For a 1 Gbit/s+ symmetric WAN with deep packet inspection, look at an x86 box. For the typical 100–500 Mbit/s home or branch-office WAN, the Rock Pi is comfortable.

Common Gotchas

“The USB NIC is detected but won’t pass traffic.”

The axge driver needs if_axge_load="YES" in /boot/loader.conf. Without it the device shows up but stays at link-down. Realtek RTL8153 adapters (ure driver) have the same trap — load if_ure_load="YES".

“Boot stops at the rainbow square.”

Rainbow square = HDMI firmware loaded, kernel did not start. 19 times out of 20 this is the power supply. Use a known-good 3A USB-C PSU, not a phone charger.

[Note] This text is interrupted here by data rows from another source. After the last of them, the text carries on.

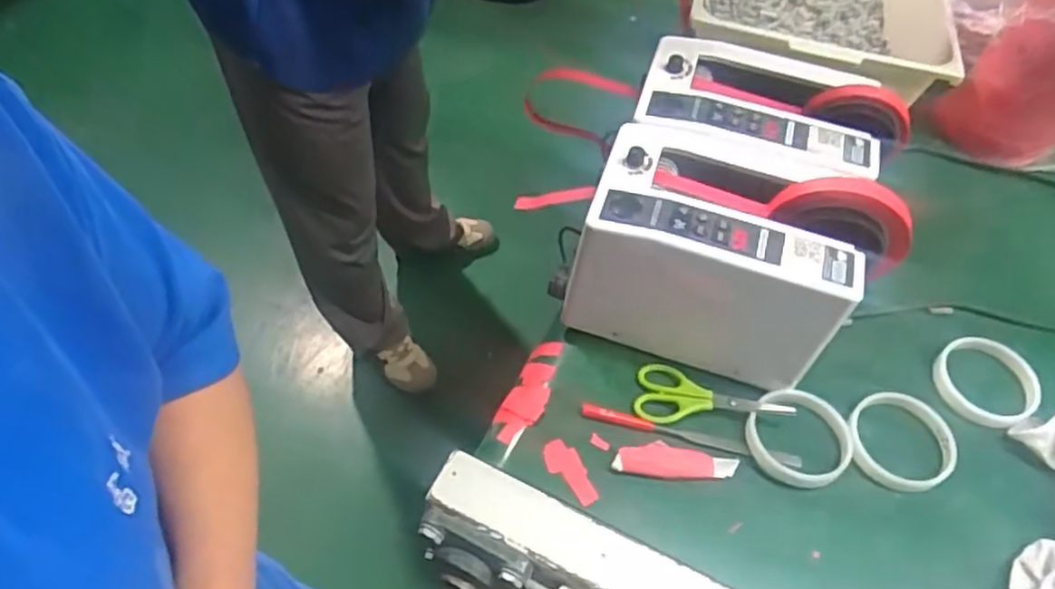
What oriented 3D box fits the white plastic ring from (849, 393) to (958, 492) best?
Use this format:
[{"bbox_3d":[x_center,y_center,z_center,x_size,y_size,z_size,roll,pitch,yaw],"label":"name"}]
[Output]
[{"bbox_3d":[0.315,0.121,0.595,0.084,0.011,0.089,2,56,-4],"label":"white plastic ring"}]

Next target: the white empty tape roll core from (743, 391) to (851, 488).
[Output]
[{"bbox_3d":[0.226,0.118,0.590,0.081,0.019,0.080,36,60,18],"label":"white empty tape roll core"}]

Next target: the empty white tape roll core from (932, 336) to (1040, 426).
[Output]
[{"bbox_3d":[0.411,0.074,0.634,0.076,0.019,0.083,-33,64,-24],"label":"empty white tape roll core"}]

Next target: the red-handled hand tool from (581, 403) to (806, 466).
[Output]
[{"bbox_3d":[0.135,0.117,0.590,0.183,0.005,0.012,13,56,4],"label":"red-handled hand tool"}]

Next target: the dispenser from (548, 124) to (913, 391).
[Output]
[{"bbox_3d":[0.172,-0.035,0.600,0.246,0.154,0.140,18,56,7],"label":"dispenser"}]

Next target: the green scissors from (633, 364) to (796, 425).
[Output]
[{"bbox_3d":[0.158,0.091,0.602,0.130,0.010,0.053,11,56,3],"label":"green scissors"}]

“opnsense-bootstrap fails on package install.”

The script pins to a FreeBSD release. If you ran freebsd-update to a version newer than what the OPNsense tag was built against, pkg refuses the repo. Roll back with freebsd-update -r 14.2-RELEASE upgrade or pick a more recent -r tag for the bootstrap script.

“eMMC boots U-Boot but not OPNsense.”

U-Boot is looking for the kernel on the first FAT partition. If your dd from microSD didn’t include the GPT, redo capturing the full disk including the partition table.

Why a Rock Pi 4 and Not a Pi 4?

You can do most of this on a Raspberry Pi 4 too, but the Rock Pi 4 wins on three things that matter for a firewall:

Onboard eMMC — no SD card to corrupt under sustained syslog writes
True PCIe x4 — if you outgrow USB Ethernet, drop in a PCIe NIC via the M.2 slot
Faster A72 cores — material difference for Suricata and WireGuard throughput

If you want the comparison in detail, see Rock Pi 4B+ vs Raspberry Pi 4 — when to pick which. For an always-on firewall the Rock Pi wins on every axis except community size.

Total bill of materials: Rock Pi 4B+, microSD for staging, a $12 USB gigabit adapter, a 3A PSU. Under $130 all-in for a firewall that will outlive most consumer routers and run patched software for years.